Recuerda que tu hijo/a no eres tú, no vive las mismas experiencias ni tendrá los mismos resultados. Ellos lo saben y debes, como padre/madre, aprender a reconocerlo; es esencial para su relación actual con él o ella.

2. Debemos comprender que no es un complot ni una teoría de conspiración que tienen nuestros hijos en contra nuestra, para llevarnos la contraria en todo y no hacer lo que les decimos.
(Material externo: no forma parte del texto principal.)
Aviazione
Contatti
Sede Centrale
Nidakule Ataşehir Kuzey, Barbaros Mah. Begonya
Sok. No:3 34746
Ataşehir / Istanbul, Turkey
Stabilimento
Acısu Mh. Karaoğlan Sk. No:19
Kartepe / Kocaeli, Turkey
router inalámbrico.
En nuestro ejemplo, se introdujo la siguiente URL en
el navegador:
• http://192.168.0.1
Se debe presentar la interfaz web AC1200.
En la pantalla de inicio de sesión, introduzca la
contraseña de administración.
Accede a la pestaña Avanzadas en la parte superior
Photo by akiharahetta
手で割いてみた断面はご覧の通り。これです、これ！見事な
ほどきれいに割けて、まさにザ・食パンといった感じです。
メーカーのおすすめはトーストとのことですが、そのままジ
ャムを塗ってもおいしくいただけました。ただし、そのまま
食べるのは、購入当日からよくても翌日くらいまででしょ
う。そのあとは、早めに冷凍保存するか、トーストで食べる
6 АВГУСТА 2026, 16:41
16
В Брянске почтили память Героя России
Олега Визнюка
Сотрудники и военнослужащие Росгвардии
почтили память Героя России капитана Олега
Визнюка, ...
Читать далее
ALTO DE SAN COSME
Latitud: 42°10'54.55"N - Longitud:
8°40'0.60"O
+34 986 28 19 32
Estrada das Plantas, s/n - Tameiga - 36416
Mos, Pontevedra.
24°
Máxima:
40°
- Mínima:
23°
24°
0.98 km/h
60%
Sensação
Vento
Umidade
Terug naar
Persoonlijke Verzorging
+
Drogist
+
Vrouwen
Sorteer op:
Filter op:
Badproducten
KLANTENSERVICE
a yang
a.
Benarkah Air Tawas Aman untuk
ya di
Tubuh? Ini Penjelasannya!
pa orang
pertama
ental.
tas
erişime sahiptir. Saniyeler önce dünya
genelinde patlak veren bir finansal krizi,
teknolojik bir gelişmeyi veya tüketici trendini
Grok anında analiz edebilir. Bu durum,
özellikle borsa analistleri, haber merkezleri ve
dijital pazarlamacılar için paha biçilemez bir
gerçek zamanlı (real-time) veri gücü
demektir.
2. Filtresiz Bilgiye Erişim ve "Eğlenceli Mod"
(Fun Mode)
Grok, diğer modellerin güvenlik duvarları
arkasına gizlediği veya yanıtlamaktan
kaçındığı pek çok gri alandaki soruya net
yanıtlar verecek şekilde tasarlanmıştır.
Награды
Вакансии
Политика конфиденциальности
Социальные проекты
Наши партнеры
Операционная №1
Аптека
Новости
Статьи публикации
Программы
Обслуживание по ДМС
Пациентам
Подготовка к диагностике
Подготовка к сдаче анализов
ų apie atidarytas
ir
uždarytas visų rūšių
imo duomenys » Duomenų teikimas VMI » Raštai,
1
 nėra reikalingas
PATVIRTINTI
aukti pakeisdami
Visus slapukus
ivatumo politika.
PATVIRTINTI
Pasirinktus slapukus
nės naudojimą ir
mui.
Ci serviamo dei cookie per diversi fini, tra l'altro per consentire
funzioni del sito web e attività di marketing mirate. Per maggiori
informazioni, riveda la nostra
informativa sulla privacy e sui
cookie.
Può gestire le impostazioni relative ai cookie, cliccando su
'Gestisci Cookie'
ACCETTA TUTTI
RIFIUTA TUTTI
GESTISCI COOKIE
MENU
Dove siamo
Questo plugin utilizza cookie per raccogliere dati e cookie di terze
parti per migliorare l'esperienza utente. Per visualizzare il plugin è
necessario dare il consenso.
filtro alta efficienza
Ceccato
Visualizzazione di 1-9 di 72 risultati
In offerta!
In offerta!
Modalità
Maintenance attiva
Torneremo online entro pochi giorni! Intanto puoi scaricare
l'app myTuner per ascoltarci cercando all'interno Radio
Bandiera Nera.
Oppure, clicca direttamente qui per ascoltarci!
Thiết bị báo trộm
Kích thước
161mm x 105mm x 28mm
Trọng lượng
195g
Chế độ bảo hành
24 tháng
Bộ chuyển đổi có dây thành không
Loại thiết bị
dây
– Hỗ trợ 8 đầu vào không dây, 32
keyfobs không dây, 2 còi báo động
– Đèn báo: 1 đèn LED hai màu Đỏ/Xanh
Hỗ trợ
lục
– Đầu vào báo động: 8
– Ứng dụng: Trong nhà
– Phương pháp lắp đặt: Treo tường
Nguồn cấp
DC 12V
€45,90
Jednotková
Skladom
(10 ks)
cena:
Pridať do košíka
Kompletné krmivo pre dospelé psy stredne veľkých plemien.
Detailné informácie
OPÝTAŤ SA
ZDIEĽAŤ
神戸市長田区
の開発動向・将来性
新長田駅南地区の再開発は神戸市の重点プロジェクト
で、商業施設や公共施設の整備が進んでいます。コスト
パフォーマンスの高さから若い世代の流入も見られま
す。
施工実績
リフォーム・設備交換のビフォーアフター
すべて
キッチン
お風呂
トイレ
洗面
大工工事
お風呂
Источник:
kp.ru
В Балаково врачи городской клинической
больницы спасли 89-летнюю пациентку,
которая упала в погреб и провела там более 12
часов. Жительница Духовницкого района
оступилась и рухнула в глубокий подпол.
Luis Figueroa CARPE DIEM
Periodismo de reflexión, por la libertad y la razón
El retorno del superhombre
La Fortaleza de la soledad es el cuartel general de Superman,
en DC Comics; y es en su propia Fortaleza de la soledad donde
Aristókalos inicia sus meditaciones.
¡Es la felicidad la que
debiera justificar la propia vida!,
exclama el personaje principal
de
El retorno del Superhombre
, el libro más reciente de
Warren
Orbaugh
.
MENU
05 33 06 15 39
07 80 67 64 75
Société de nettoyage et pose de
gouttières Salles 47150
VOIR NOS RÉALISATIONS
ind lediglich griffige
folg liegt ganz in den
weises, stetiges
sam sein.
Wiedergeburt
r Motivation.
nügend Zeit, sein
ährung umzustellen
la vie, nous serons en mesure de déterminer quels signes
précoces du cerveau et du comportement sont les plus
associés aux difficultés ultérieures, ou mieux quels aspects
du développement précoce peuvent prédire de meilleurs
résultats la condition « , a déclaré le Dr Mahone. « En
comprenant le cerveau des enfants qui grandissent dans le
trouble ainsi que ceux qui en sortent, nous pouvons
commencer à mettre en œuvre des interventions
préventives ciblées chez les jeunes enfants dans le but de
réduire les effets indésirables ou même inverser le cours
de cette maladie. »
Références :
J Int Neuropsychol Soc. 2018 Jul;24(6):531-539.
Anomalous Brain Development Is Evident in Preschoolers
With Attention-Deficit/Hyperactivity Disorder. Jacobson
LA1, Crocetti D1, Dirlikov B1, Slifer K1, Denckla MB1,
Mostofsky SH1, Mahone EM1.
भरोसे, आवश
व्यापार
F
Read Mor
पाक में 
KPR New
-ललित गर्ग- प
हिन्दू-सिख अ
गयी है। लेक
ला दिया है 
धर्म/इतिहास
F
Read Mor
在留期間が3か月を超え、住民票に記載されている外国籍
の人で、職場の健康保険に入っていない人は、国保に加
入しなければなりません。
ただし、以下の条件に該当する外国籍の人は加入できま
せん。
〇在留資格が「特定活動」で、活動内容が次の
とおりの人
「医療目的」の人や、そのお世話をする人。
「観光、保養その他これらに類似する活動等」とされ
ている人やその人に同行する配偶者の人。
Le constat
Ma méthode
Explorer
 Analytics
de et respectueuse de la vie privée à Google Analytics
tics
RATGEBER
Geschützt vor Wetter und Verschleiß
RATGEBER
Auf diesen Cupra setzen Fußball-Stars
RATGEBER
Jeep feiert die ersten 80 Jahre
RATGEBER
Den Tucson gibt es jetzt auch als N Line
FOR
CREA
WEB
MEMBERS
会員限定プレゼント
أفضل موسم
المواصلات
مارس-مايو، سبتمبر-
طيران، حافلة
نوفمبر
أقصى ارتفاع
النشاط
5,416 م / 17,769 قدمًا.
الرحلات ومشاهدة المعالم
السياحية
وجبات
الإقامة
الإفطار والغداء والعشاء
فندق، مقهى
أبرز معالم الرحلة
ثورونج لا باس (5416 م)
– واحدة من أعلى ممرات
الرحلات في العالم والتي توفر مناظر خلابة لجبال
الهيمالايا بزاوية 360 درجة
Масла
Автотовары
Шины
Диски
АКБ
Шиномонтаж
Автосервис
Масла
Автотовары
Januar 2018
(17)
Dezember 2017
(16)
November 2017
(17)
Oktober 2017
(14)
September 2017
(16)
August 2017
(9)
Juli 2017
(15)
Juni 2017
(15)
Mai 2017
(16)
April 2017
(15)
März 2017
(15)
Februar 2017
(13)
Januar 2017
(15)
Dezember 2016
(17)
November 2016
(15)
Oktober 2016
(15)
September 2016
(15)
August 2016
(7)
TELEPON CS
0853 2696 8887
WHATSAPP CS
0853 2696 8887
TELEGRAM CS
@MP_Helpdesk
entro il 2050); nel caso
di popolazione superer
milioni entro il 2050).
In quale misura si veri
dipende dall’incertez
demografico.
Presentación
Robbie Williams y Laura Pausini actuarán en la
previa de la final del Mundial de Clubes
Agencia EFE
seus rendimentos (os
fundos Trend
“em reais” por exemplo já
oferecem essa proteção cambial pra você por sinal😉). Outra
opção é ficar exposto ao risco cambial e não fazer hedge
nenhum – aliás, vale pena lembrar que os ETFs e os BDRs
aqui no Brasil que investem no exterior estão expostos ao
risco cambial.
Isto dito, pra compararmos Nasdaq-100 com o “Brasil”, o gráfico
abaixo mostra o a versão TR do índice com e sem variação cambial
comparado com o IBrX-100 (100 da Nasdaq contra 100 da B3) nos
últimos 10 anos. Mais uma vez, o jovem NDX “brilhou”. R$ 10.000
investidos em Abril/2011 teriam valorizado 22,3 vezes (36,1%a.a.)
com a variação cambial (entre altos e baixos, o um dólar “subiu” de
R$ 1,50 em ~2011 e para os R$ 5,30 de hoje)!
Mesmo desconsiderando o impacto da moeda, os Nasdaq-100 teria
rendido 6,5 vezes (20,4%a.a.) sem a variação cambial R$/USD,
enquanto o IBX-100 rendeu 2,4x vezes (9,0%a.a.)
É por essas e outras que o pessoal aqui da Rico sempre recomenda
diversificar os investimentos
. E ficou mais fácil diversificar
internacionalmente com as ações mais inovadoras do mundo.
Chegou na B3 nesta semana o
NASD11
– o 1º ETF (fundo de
En la adolescencia es justo cuando nuestro cerebro se sobre dimensiona y quiere observar hasta donde es capaz de llegar con respecto a los límites que se les imponen.

Es por esto que debemos trabajarlo en edades previas a través del diálogo, las claras y naturales consecuencias de los actos y sobre todo un vínculo basado en la confianza del respeto y el amor incondicional.

3.Debemos aceptar, que aunque no en todos los casos, la mayoría de las veces La Adolescencia se manifiesta como una época conflictiva y dramática, por lo que debemos visualizar que todos esos aspectos pasarán, no serán permanentes, así que nuestra actitud debe ser de no caer en el juego dramático que nos proponen, sino estar a la expectativa de actuar en base a lo que somos (adultos con experiencia de vida) en donde a través de la comprensión de esta necesidad que tienen nuestros hijos de vivir con intensidad las emociones, nosotros sin minimizarlas o maximizarlas podamos ser lo más objetivos posible para asegurar la zapata de la próxima etapa que nos tocará vivir con ellos, la adultez temprana, en donde solo nos toca ser acompañantes. Este vínculo hay que crearlo previamente.

Recuerda tener, más que paciencia, sabiduría; ya que los tres grandes retos de tus hijos en esta etapa son: Aprender a Manejar sus emociones, Comunicarse Asertivamente y Tomar decisiones asertivas.

Finalmente debemos saber que los cambios más importantes que se dan en el cerebro durante la adolescencia no están asociados al desarrollo de regiones cerebrales sino a un proceso de reorganización. Estos cambios se dan, principalmente, en la corteza pre frontal y en el sistema límbico o emocional.

Hay que reconocer que por múltiples factores en estas edades igualmente nuestros hijos se encuentran más vulnerables y deben aprender a reconocer y lidiar con los riesgos propios de los aspectos sociales, pero esto, más allá de ser un gran problema, pueden convertirse, si las sabemos aprovechar, en las grandes oportunidades para que lleguen a ser seres resilientes y que puedan generar una plasticidad neuronal que los lleve a la madurez activa de su cerebro y a un equilibrio fundamental y necesario en la vida adulta que se refleja directamente en la toma de decisiones asertivas para su vida.